La proposition de Carra ne pouvait paraître exagérée à ses contemporains ; elle avait en effet son origine dans des mesures prises par la monarchie contre les gens de finance, que le régent avait traités avec la même dureté, dans les considérans de l’édit de mars 1716, portant création d’une chambre de justice. « Ils ont détourné la plus grande partie des deniers qui devaient être portés au trésor royal... » — « Les fortunes immenses et précipitées de ceux qui se sont enrichis par ces voies criminelles, l’excès de leur luxe et de leur faste qui semble insulter à la misère de la plupart de nos sujets, sont déjà une preuve manifeste de leurs malversations. Les richesses qu’ils possèdent sont la dépouille de nos provinces, la substance de nos peuples et le patrimoine de l’état. » En outre, le préambule de l’édit rappelait les ordonnances de 1545 et 1601, qui condamnaient à la peine de mort les préposés au maniement des deniers publics coupables de malversation, sans que la peine pût être modérée par les juges qui en doivent connaître.

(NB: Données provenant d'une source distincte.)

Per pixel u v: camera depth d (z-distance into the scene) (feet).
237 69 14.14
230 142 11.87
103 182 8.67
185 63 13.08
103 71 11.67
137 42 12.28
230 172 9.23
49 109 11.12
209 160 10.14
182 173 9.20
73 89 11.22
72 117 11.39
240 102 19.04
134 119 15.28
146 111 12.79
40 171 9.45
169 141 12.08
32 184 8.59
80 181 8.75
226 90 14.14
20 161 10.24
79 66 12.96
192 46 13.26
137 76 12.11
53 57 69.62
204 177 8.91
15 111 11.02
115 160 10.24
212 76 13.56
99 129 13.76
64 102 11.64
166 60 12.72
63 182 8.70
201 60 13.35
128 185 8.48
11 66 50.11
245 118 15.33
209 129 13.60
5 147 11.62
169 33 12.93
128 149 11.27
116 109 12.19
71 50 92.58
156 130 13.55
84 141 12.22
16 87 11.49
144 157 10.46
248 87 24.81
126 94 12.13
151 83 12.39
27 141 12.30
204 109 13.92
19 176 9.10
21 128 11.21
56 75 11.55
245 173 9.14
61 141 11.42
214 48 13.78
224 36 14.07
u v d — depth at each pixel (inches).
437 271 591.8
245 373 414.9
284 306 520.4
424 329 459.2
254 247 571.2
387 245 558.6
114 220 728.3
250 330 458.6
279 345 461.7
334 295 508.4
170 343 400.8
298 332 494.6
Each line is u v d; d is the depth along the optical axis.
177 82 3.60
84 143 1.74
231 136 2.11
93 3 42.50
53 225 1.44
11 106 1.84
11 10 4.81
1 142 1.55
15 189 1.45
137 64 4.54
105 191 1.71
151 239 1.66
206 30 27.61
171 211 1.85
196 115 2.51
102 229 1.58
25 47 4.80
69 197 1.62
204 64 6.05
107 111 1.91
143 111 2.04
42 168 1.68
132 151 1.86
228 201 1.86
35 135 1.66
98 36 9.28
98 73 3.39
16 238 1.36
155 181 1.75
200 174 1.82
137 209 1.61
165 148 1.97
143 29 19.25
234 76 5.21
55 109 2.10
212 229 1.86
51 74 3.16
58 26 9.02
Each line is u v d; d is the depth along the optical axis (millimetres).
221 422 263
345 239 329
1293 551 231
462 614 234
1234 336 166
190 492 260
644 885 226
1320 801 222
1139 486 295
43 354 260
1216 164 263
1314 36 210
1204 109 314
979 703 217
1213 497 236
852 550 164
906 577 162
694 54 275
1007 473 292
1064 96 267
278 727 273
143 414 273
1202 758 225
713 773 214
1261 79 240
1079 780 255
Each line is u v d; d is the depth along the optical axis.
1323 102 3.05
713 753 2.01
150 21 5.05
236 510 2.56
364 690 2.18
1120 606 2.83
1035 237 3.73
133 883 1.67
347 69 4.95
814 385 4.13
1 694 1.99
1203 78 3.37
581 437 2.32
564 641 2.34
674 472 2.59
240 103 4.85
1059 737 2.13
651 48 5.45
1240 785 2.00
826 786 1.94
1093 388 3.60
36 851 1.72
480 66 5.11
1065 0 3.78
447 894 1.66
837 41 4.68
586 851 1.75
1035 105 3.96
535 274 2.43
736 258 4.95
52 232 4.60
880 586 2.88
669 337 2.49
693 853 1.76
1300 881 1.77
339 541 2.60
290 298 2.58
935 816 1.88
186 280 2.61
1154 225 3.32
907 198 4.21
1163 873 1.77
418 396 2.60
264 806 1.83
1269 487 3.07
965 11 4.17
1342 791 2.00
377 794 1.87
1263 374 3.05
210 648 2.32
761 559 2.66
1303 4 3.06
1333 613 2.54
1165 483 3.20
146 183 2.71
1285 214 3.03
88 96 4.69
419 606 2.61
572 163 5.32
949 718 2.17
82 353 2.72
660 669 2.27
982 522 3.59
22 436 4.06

Les fermiers-généraux furent oubliés pendant la lutte des Girondins et des Montagnards. Le 5 juin, le député Montant, prétendant que les commissaires liquidateurs cherchaient à retarder la reddition de leurs comptes et à détourner les sommes qui leur étaient confiées, obtint un décret qui supprimait la commission, ordonnait l’apposition des scellés sur leurs papiers et la mise sous séquestre des fonds en caisse. Le lendemain, 20 millions en assignats et 9,000 livres en numéraire étaient transportés au trésor. Ainsi tout le travail de la liquidation était arrêté, au grand désespoir des commissaires, qui avaient hâte de voir approuver leur reddition de comptes. En vain s’adressèrent-ils à Clavières, à Garat, ministre de l’intérieur, à Vernier, président du comité des finances, tous reconnurent le mauvais ef1er et d’un décret provoqué par l’initiative individuelle et dont le comité des finances ignorait même la teneur.